Advances in Redox Research (Dec 2024)
Piceatannol reduces radiation-induced DNA double-strand breaks by suppressing superoxide production and enhancing ATM-dependent repair efficiency
Abstract
In contemporary society, humans are susceptible to various radiation-borne hazards, including exposure to therapeutic modalities using low-linear energy transfer (low-LET) radiations (X-rays and γ-rays), natural high-LET radiation sourced from cosmic rays, as well as nuclear accidents such as the Fukushima Daiichi Nuclear Power Plant incident. Therefore, this threat incites an imminent necessity to develop novel radioprotective agents against a wide range of LET radiation and elucidate the underlying molecular mechanisms. This study aimed at assessing the radioprotectivity of Piceatannol (PIC), a potent antioxidant polyphenol present in abundance in passion fruit, by investigating its effects on radiation-induced reactive oxygen species (ROS) production and the consequent DNA double-strand break (DSB) capacity and cellular senescence. Specifically, total ROS was evaluated by DCFDA staining, mitochondrial superoxide by MitoSOX staining, DSB by γ-H2AX immunostaining, and cellular senescence by Senescence-associated-β-galactosidase staining.The results demonstrated that PIC administration prior to exposure to both X-ray and high-LET radiation impeded radiation-induced DSB by suppressing ROS production.
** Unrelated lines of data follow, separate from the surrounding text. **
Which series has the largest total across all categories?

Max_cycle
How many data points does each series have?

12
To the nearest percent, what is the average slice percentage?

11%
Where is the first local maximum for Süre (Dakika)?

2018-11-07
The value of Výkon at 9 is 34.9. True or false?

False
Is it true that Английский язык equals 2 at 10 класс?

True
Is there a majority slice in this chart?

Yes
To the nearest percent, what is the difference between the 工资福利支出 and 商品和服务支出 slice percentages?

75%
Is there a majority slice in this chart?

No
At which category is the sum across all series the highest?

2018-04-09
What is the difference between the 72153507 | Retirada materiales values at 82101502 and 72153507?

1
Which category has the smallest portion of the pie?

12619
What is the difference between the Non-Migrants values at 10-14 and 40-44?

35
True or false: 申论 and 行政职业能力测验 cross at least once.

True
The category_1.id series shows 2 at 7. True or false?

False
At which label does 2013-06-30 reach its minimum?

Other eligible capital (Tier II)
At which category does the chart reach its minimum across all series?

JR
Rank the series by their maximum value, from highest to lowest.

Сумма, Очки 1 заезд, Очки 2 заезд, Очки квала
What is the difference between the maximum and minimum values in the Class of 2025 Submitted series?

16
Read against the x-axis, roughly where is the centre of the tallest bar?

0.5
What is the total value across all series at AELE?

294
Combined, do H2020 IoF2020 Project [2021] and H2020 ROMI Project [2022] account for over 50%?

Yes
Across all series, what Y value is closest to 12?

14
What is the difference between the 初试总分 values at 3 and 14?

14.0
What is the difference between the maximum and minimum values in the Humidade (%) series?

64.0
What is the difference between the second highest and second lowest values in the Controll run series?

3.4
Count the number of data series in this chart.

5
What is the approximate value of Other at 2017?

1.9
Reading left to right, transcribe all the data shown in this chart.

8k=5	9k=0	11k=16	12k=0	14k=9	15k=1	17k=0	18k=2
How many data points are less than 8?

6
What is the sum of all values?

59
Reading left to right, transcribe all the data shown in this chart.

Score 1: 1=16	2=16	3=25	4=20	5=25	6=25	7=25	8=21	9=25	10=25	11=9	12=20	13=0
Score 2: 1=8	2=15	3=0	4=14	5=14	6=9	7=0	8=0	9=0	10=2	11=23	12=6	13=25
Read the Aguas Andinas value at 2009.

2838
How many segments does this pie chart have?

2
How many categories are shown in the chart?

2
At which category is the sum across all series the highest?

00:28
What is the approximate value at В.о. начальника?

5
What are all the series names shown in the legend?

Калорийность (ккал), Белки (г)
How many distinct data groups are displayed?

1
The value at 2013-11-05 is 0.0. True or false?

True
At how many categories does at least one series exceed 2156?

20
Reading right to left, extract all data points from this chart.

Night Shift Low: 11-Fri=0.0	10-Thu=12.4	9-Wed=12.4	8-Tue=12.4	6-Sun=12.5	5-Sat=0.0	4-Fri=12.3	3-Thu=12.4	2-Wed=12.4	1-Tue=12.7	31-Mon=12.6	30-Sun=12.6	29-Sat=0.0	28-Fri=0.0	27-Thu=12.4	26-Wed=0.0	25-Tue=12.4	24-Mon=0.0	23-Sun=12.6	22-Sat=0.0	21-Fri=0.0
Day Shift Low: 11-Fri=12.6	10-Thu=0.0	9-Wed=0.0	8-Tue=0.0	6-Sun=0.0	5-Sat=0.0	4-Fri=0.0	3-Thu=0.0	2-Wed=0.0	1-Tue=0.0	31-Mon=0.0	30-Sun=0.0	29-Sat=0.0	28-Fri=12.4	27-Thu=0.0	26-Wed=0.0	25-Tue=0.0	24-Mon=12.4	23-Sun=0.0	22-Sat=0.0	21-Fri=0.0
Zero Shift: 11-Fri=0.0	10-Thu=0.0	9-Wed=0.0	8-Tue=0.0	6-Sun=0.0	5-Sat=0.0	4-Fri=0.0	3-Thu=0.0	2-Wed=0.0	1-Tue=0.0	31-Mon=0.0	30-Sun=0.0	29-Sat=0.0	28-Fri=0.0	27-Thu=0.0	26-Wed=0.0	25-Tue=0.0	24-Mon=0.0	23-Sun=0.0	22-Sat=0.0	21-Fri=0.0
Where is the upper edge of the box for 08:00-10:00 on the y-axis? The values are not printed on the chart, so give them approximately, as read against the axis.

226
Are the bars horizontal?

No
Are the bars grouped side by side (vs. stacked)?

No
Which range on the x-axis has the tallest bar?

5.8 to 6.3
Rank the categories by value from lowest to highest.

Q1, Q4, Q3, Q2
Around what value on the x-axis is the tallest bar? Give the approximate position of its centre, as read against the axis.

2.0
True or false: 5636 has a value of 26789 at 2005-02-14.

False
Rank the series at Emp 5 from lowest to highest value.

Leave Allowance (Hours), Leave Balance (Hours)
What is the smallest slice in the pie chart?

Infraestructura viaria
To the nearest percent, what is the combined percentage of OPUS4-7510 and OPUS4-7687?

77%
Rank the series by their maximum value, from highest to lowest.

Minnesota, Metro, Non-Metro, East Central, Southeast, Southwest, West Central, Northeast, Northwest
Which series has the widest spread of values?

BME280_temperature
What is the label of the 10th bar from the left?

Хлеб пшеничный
Interestingly, post-irradiation PIC treatment did not alter ROS levels but enhanced the efficiency of Ataxia Telangiectasia Mutated (ATM)-mediated DSB repair. Additionally, post-irradiation PIC treatment diminished senescence-associated beta-galactosidase levels, indicating that it hinders cellular senescence.Conclusively, PIC exerts radioprotective effects against a wide range of LET radiation. The study findings validate the potential application of PIC not only as a radical scavenger but also as a novel DSB repair-activating radioprotective agent.